**Task**
Report back the lines in this listing that carry the string "нове".

**Provided information**
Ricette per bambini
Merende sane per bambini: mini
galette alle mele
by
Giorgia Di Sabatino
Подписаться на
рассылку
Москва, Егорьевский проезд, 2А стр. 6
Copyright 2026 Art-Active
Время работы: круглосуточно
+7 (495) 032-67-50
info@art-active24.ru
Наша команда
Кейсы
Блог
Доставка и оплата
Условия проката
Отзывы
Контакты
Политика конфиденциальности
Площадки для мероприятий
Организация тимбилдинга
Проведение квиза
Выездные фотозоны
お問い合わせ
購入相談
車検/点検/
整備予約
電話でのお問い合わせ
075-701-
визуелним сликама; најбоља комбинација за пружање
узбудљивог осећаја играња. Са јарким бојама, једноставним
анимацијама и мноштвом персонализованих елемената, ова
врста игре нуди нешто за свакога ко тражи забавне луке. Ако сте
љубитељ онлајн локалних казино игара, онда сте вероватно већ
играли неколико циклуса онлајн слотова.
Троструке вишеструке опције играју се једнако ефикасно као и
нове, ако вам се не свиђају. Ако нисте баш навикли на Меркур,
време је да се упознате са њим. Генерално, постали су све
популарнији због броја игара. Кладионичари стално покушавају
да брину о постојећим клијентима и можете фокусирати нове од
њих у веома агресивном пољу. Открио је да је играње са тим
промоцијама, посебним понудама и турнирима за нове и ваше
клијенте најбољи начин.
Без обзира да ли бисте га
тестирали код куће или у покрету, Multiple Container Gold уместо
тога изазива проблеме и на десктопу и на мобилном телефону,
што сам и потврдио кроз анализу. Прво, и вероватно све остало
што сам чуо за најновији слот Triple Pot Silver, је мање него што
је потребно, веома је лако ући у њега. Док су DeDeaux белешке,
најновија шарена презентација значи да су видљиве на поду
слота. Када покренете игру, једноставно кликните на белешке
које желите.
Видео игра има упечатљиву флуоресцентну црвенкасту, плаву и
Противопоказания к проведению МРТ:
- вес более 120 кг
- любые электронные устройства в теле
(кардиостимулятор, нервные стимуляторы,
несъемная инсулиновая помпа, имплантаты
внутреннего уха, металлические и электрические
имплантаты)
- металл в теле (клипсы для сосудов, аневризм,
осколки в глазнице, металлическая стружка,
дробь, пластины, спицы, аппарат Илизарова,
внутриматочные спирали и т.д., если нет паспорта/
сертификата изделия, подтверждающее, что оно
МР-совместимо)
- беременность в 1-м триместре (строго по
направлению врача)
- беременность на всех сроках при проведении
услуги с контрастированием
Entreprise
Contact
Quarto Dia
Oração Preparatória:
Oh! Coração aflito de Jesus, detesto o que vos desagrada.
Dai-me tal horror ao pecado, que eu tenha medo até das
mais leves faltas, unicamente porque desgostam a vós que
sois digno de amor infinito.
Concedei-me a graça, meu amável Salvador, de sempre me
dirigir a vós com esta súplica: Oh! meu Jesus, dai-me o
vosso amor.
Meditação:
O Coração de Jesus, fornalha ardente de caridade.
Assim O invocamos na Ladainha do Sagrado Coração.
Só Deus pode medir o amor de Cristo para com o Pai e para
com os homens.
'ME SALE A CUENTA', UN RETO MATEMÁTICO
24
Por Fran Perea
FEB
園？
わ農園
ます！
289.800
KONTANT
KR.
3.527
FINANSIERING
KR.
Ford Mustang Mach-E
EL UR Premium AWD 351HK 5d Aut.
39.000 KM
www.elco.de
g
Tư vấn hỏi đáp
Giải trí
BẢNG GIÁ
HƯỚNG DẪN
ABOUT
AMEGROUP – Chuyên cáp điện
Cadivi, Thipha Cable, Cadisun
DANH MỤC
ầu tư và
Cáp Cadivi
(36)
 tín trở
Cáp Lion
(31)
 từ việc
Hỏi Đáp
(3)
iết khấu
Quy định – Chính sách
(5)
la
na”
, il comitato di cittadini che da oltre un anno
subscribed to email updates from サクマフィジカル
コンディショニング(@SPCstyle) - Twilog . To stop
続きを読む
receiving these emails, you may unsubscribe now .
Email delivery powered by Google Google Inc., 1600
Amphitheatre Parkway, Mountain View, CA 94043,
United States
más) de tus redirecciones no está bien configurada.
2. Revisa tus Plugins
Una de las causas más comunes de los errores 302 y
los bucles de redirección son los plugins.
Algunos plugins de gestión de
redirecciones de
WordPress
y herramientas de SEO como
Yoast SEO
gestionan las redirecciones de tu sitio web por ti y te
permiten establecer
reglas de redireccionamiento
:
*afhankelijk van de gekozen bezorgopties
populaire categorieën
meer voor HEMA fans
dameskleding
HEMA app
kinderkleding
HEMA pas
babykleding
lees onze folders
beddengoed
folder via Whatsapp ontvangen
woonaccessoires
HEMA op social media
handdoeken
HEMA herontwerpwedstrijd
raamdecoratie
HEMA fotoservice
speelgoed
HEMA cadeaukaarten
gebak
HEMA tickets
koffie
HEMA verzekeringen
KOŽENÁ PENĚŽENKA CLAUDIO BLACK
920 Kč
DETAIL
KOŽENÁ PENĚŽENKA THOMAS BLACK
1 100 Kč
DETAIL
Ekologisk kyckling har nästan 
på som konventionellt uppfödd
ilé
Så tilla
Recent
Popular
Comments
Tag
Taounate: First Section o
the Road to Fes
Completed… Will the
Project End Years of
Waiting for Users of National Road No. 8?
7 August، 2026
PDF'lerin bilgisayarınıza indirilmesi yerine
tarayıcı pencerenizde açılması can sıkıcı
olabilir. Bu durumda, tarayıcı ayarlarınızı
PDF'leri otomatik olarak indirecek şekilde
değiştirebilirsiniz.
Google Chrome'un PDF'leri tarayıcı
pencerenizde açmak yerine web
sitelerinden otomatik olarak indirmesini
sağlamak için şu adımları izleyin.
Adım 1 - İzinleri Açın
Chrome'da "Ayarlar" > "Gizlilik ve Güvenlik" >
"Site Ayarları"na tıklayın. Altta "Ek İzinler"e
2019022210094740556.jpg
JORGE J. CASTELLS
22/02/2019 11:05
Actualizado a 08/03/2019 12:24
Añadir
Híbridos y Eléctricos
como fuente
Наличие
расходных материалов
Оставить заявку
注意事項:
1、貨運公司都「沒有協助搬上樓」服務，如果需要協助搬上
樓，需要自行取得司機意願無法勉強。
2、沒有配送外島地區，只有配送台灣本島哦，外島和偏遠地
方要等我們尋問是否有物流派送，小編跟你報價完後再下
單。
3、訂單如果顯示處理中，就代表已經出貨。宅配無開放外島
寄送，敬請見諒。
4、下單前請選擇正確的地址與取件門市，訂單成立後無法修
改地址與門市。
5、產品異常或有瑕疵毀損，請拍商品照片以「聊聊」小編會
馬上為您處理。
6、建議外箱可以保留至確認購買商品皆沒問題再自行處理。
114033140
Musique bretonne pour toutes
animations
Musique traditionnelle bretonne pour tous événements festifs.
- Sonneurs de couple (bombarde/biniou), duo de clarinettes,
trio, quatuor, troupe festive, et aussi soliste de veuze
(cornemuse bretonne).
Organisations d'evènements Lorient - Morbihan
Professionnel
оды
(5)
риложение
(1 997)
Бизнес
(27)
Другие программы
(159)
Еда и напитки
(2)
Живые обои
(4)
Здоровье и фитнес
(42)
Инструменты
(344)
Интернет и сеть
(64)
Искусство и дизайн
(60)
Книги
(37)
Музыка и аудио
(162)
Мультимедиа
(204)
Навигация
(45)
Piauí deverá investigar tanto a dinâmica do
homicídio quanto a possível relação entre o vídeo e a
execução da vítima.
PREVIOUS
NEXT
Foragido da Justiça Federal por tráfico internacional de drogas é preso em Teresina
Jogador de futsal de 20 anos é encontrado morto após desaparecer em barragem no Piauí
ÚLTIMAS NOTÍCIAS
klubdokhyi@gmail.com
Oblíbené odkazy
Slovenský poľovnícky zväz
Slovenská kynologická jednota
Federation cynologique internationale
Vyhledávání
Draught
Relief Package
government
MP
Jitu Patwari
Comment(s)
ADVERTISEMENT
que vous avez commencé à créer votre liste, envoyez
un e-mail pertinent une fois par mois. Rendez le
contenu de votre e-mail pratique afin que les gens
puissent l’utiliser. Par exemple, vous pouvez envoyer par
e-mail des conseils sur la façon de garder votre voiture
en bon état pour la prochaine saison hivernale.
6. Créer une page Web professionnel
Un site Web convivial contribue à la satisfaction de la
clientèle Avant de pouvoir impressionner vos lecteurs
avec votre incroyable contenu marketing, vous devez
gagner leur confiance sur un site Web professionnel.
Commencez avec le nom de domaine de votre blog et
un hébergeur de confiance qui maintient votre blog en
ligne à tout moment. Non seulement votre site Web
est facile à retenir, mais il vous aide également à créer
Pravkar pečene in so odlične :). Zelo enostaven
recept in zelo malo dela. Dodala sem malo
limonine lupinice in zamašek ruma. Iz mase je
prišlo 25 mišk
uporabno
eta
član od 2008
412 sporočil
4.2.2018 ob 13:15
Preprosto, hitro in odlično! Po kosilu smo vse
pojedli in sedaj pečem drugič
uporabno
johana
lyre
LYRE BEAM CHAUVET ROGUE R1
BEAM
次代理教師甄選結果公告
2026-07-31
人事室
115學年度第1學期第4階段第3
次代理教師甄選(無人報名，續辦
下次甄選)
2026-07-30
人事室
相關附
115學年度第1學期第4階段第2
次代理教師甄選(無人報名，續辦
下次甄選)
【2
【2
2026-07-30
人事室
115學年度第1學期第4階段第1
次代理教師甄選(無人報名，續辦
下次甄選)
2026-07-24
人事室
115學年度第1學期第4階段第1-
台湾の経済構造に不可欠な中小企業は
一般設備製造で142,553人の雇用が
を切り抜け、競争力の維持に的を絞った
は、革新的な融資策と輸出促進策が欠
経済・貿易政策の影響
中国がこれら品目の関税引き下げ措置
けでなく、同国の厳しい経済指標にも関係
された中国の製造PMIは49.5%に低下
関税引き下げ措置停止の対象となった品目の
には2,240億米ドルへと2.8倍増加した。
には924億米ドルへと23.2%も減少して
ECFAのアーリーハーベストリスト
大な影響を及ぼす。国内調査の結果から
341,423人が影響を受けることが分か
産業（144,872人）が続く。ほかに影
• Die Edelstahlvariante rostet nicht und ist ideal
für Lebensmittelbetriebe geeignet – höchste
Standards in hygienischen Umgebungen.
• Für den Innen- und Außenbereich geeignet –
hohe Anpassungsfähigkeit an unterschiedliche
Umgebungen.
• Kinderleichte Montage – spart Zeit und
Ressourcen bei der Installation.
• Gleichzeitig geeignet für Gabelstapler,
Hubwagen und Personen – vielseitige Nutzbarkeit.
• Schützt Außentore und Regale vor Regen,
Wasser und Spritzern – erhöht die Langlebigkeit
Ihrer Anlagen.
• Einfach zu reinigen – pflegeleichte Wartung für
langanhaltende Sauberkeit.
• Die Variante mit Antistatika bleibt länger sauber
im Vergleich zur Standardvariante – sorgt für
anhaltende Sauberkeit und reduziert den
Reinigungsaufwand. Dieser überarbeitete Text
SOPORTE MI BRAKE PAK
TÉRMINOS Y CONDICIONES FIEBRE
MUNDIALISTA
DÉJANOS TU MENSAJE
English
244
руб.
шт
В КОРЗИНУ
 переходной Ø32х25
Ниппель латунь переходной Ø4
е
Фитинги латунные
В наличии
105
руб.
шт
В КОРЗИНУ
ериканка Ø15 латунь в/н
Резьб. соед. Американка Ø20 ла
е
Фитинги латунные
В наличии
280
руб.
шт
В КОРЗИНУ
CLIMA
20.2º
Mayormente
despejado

**Task result**
нове, ако вам се не свиђају. Ако нисте баш навикли на Меркур,
да брину о постојећим клијентима и можете фокусирати нове од
промоцијама, посебним понудама и турнирима за нове и ваше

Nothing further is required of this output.